* [Request] Report the count of lines below in which the string "Углеводы" occurs; include nothing else.

* [Data for this exercise]
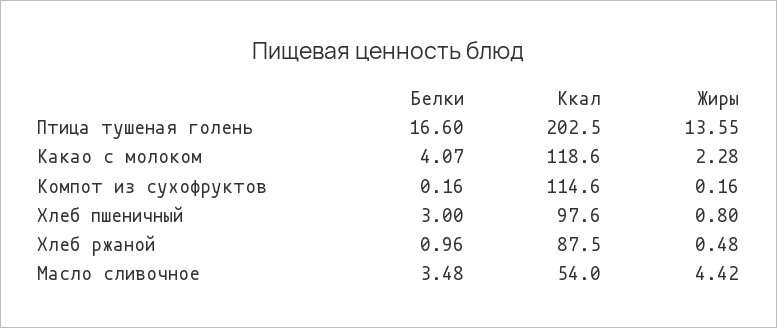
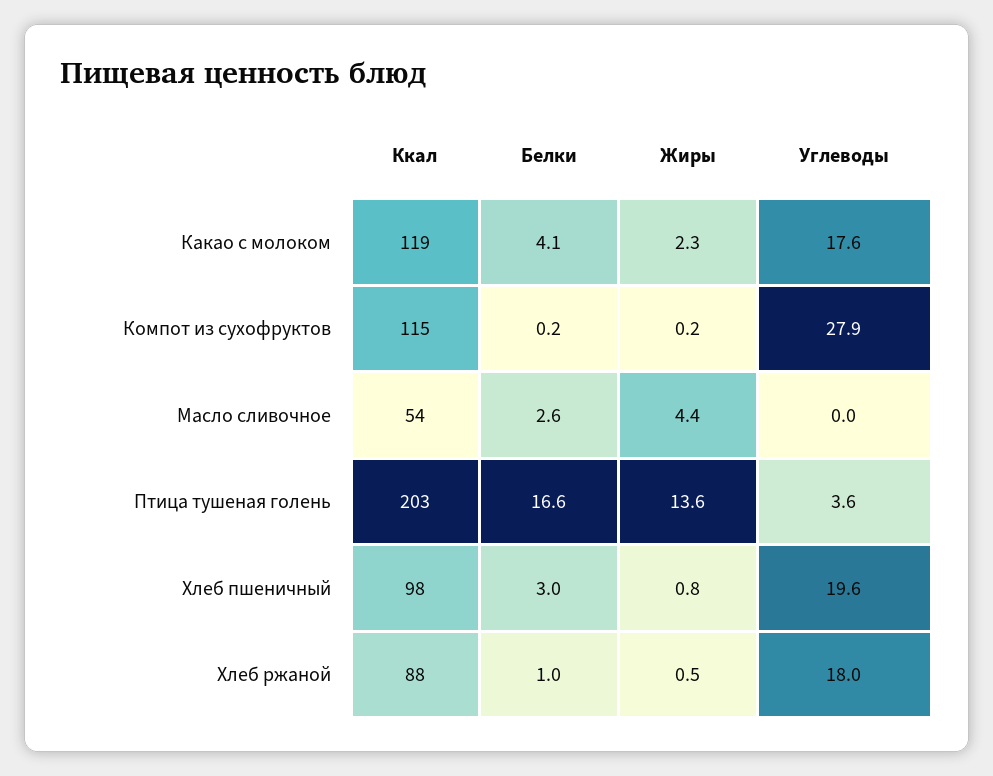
Белки, Масло сливочное: 3.48 -> 2.6
Углеводы, Какао с молоком: none -> 17.6
Углеводы, Компот из сухофруктов: none -> 27.9
Углеводы, Масло сливочное: none -> 0
Углеводы, Птица тушеная голень: none -> 3.6
Углеводы, Хлеб пшеничный: none -> 19.6
Углеводы, Хлеб ржаной: none -> 18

* [The completed task] 6